Zushi

La penisola di Miura,nella prefettura di Kanagawa, è un piccolo paradiso per gli amanti del mare.

Ieri io e Toru, eccezionalmente in vacanza, abbiamo deciso di andare al mare per la prima volta quest’anno, e abbiamo scelto Zushi,una piccola città non lontana da Kamakura.

La zona di Shonan è l’alternativa più immediata ed economica per chi vuole fare solo una piccola fuga verso il mare, ma mi sono rifiutata di andare ad Enoshima, bellissima a maggio con i suoi templi e la sua vegetazione, un vero inferno di fango in piena estate.

Zushi invece si è rivelata una piacevolissima sorpresa, mare pulito e spiaggia di sabbia finissima. E c’era meno gente di quanto pensassi.

cartello per l’emergenza tsunami con le zone di evacuazione

(i baretti sullo sfondo meritano un’occhiata in più ripetto al mio naso rosso 😛 )

Finalmente ho potuto nuotare dopo ben due anni di attesa(l’anno scorso non ho avuto il tempo di andare in spiaggia neanche una volta), mi sono divertita a far fare "il morto" ad un impaurito Toru, "uomo di montagna",ascoltare i discorsi dei vicini di asciugamano,fare commenti da parrucchiera. Dai baretti irragionevolmente cari veniva musica raggae, qualcuno suonava live, qualcuno giocava a basket o camminava su una fune. Tutto a pagamento,ma per noi che siamo attrezzatissimi è stato divertimento gratis. A proposito del bento, uno dei numerosi falchetti che sorvolano le spiagge di Shonan (di gabbiani neanche l’ombra),ci ha fregato un pezzo di pollo in picchiata,lasciandoci a bocca aperta.

Toru che posa per il nuovo calendario di una nota catena di Tsukemen (:P )

Le quasi due ore di viaggio al ritorno mi hanno però riservato una brutta sorpresa; l’aria condizionata dei treni mi ha fatto uno scherzo, così dopo un ora di viaggio ho iniziato a dire che avevo freddo, poi salita sul treno della Seibu dopo due stazioni ho sentito salire una nausea tremenda,tanto che ricordo di aver chiesto a Toru se potevamo scendere alla stazione successiva. E poi il black out.
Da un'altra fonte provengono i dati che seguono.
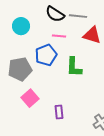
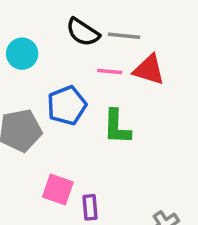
pink line: (59, 36) -> (110, 71), moved
pink square: (30, 98) -> (58, 189), moved, turned -30

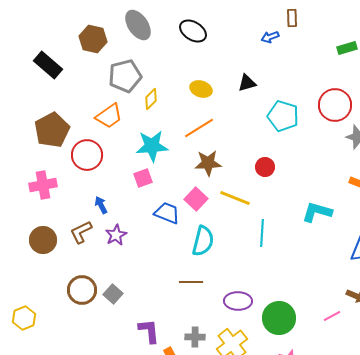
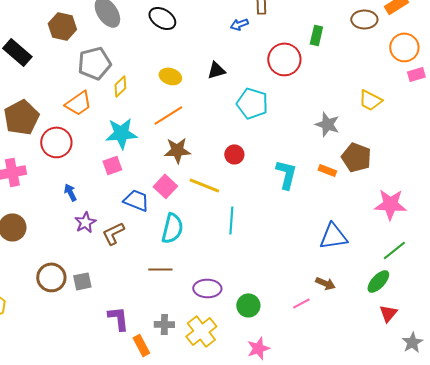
green rectangle: (347, 48) -> (316, 35), turned -60
red circle: (335, 105) -> (284, 59), moved
cyan L-shape: (317, 212) -> (286, 174), moved, turned 88
brown L-shape: (81, 232) -> (113, 233), moved
gray square: (113, 294) -> (82, 281), turned 36
green circle: (279, 318) -> (248, 305), size x0.7

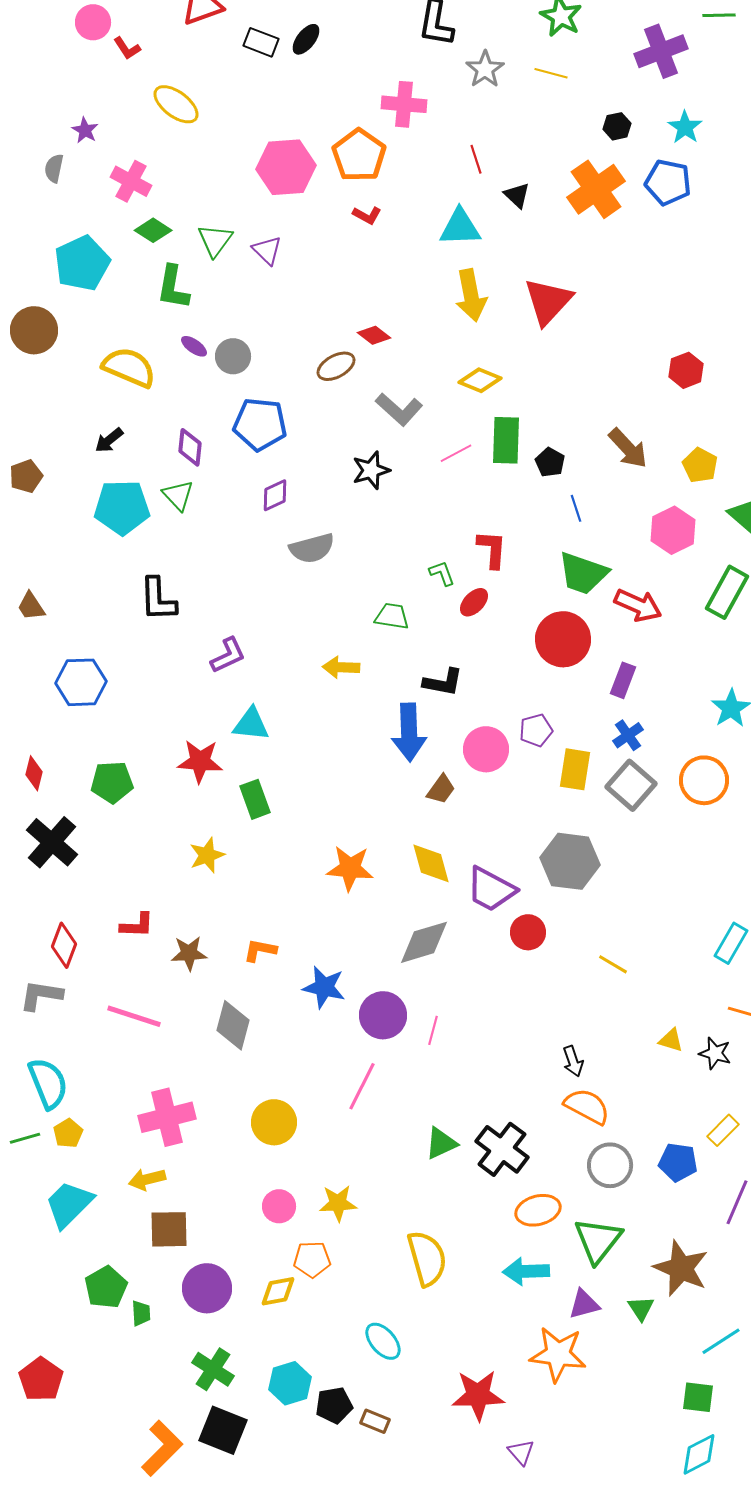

Mi sono risvegliata sulla piattaforma,attorniata dal personale della stazione e da Toru che era visibilmente preoccupato.Secondo il suo racconto dopo avergli chiesto di scendere sono svenuta cadendo a peso morto, lui ha fatto appena in tempo a sollevarmi per le braccia e farmi scendere,adagiandomi a terra. Quando ho ripreso conoscenza mi sembrava di aver dormito per tanto tempo,ma tutto è durato non più di 3 minuti. Ero molto confusa e non capivo quello che mi stessero dicendo. Fatto sta che mi sono riposata su una panchina fino al treno successivo, e a casa dopo un’ora di malessere continuo ho rimesso. Peggio dell’anno scorso ai fuochi di Odaiba, quando ho avuto un mancamento per il caldo e la calca e ho vomitato nella baia di Tokyo, in mezzo a gente che stava mangiando, tra l’altro. Quella volta c’era quella poveretta di mia sorella, fortunatamente anche questa volta c’era qualcuno a soccorrermi.

Insomma,mi è dispiaciuto un po’ rovinare così una giornata altrimenti perfetta.Vorrà dire che a casa farò una bella visita medica!